Le CARDH estime que la Police nationale d’Haïti a eu un comportement acceptable, mais que la participation de groupes extérieurs, possiblement des mercenaires, a été problématique pendant les manifestations: «Des gardes du Palais national et d’autres hommes portant d’autres uniformes, avec des armes lourdes (M-60 par exemple), ont été déployés dans les rues».

«Nous voulons rappeler à l’État haïtien son obligation de protéger le droit des manifestants à protester pacifiquement», insiste Elina Castillo Jiménez. Le président Jovenel Moïse s’est fait très réservé ces dernières semaines. «Il n’a jamais clairement demandé à ses forces de l’ordre de s’en tenir à un usage justifié de la force», souligne-t-elle.

«L’usage de la force ne devrait avoir lieu que lorsque ces trois critères sont réunis : il doit être légitime, nécessaire et proportionnel. Les armes à feu ne devraient être utilisées qu’en tout dernier recours. Cela n’a pas été respecté à Port-au-Prince».

La tension politique des dernières semaines a produit un bond de la criminalité au pays. «Dans les quartiers  populaires de Port-au-Prince, il y a beaucoup de groupes armés. Chaque quartier est dirigé par un “chef”. Dans la majorité d’entre eux, la population vit dans la frayeur. La situation était déjà tendue», explique Gédéon Jean.

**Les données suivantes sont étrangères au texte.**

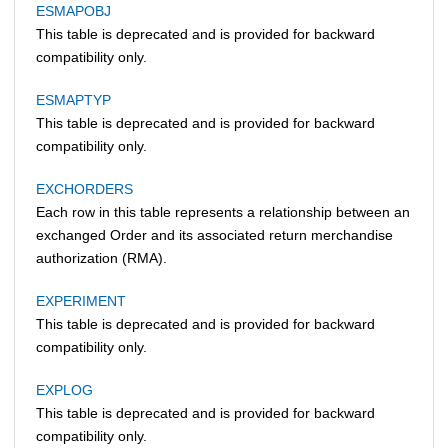
ESMAPOBJ
This table is deprecated and is provided for backward
compatibility only.
ESMAPTYP
This table is deprecated and is provided for backward
compatibility only.
EXCHORDERS
Each row in this table represents a relationship between an
exchanged Order and its associated return merchandise
authorization (RMA).
EXPERIMENT
This table is deprecated and is provided for backward
compatibility only.
EXPLOG
This table is deprecated and is provided for backward
compatibility only.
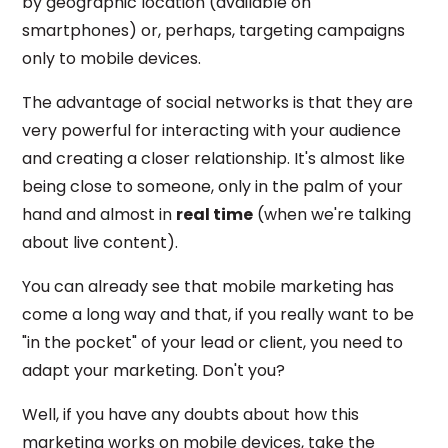
by geographic location (available on
smartphones) or, perhaps, targeting campaigns
only to mobile devices.
The advantage of social networks is that they are
very powerful for interacting with your audience
and creating a closer relationship. It's almost like
being close to someone, only in the palm of your
hand and almost in
real time
(when we're talking
about live content).
You can already see that mobile marketing has
come a long way and that, if you really want to be
"in the pocket" of your lead or client, you need to
adapt your marketing. Don't you?
Well, if you have any doubts about how this
marketing works on mobile devices, take the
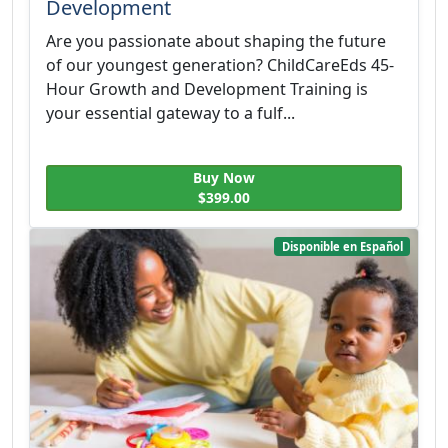
Development
Are you passionate about shaping the future
of our youngest generation? ChildCareEds 45-
Hour Growth and Development Training is
your essential gateway to a fulf...
Buy Now
$399.00
Disponible en Español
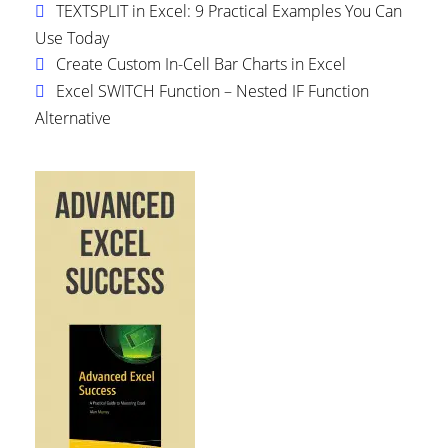
TEXTSPLIT in Excel: 9 Practical Examples You Can
Use Today
Create Custom In-Cell Bar Charts in Excel
Excel SWITCH Function – Nested IF Function
Alternative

C’est dans ces circonstances que dans la nuit du 12 au 13 novembre, au moins 59 personnes ont été assassinées dans le quartier de La Saline, adjacent à la zone portuaire de la capitale. Les corps de dizaines d’entre elles ont été découverts à travers un tas d’ordures le lendemain, lorsque les autorités sont parvenues à accéder au quartier. Cet événement macabre est le point culminant d’un conflit entre deux groupes armés locaux soutenus par des intérêts politiques. Le CARDH et deux autres groupes de défense des droits humains, la Fondation J Klere et le Réseau National de Défense des Droits Humains, accusent à mots à peine couverts le gouvernement d’avoir financé les bandits impliqués dans le massacre afin de perturber la journée de mobilisation prévue le 18 novembre. La Saline est connu pour être un foyer de contestation. «Le massacre serait une réponse des autorités exécutives à la participation de cette zone populaire et vulnérable dans la manifestation historique du 17 octobre 2018 où près d’un million de gens avaient gagné les rues», allègue le CARDH.

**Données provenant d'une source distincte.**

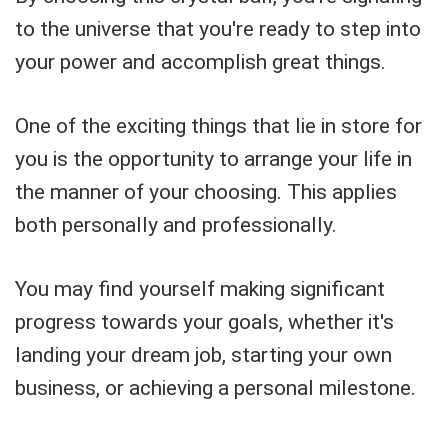
to the universe that you're ready to step into
your power and accomplish great things.
One of the exciting things that lie in store for
you is the opportunity to arrange your life in
the manner of your choosing. This applies
both personally and professionally.
You may find yourself making significant
progress towards your goals, whether it's
landing your dream job, starting your own
business, or achieving a personal milestone.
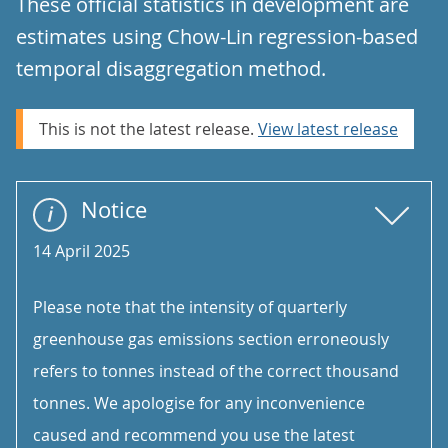
These official statistics in development are
estimates using Chow-Lin regression-based
temporal disaggregation method.
This is not the latest release.
View latest release
Notice
14 April 2025
Please note that the intensity of quarterly
greenhouse gas emissions section erroneously
refers to tonnes instead of the correct thousand
tonnes. We apologise for any inconvenience
caused and recommend you use the latest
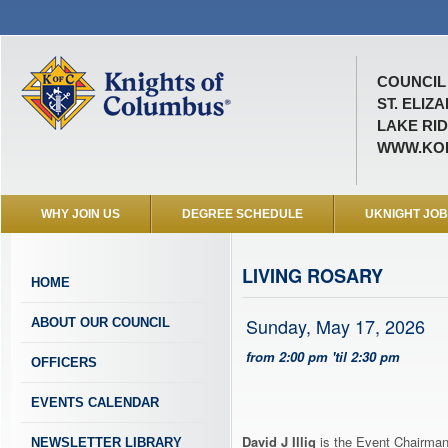
COUNCIL 
ST. ELIZ
LAKE RID
WWW.KOF
WHY JOIN US
DEGREE SCHEDULE
UKNIGHT JO
LIVING ROSARY
HOME
Sunday, May 17, 2026
ABOUT OUR COUNCIL
from 2:00 pm 'til 2:30 pm
OFFICERS
EVENTS CALENDAR
David J Illig
is the Event Chairman 
NEWSLETTER LIBRARY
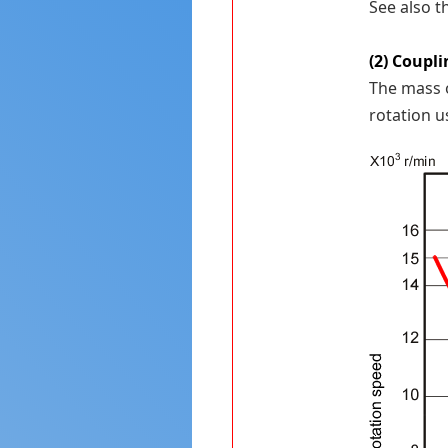
See also 
(2) Coupli
The mass o
rotation u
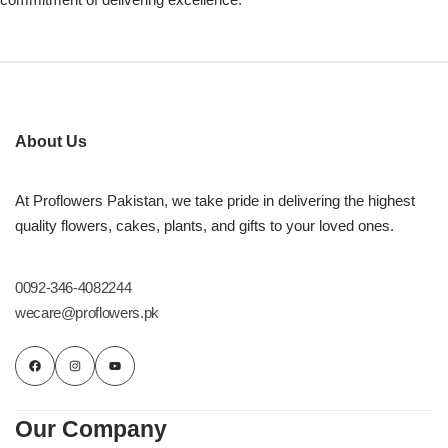
About Us
At Proflowers Pakistan, we take pride in delivering the highest
quality flowers, cakes, plants, and gifts to your loved ones.
0092-346-4082244
wecare@proflowers.pk
Our Company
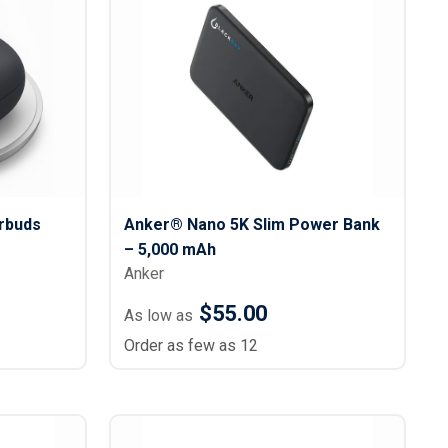
rbuds
Anker® Nano 5K Slim Power Bank
– 5,000 mAh
Anker
$55.00
As low as
Order as few as 12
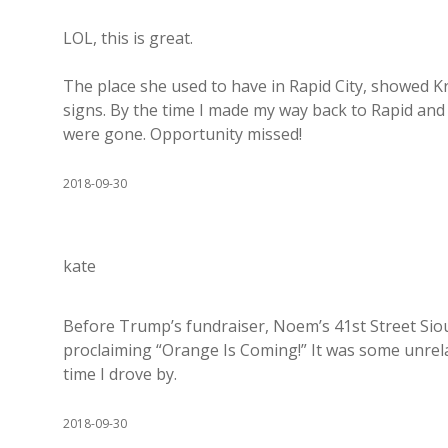
LOL, this is great.
The place she used to have in Rapid City, showed Kr
signs. By the time I made my way back to Rapid and 
were gone. Opportunity missed!
2018-09-30
kate
Before Trump’s fundraiser, Noem’s 41st Street Siou
proclaiming “Orange Is Coming!” It was some unrel
time I drove by.
2018-09-30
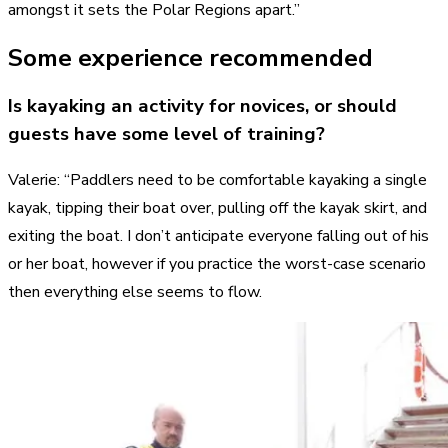
amongst it sets the Polar Regions apart.”
Some experience recommended
Is kayaking an activity for novices, or should
guests have some level of training?
Valerie: “Paddlers need to be comfortable kayaking a single
kayak, tipping their boat over, pulling off the kayak skirt, and
exiting the boat. I don’t anticipate everyone falling out of his
or her boat, however if you practice the worst-case scenario
then everything else seems to flow.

Ici aussi, les Haïtiens attendent encore qu’une enquête soit ouverte.

Le mouvement Petrocaribe semble pour l’instant vivre une période d’accalmie. Les grèves n’ont pas été reconduites. «La population devait respirer, le pays devait fonctionner. Ceux qui ont lancé la grève n’ont pas pensé à consulter les autres secteurs impliqués dans la bataille et n’ont pas non plus tenu compte du niveau de vulnérabilité de la population», explique Gédéon Jean. Pour nombre de petits commerçants et de travailleurs journalier notamment, une semaine d’absence de revenu est problématique. Mais le mouvement ne s’éteint pas pour autant, assure Gédéon Jean : «Toute la population reste mobilisée autour de la cause de Petrocaribe». De nouvelles manifestations sont prévues en décembre.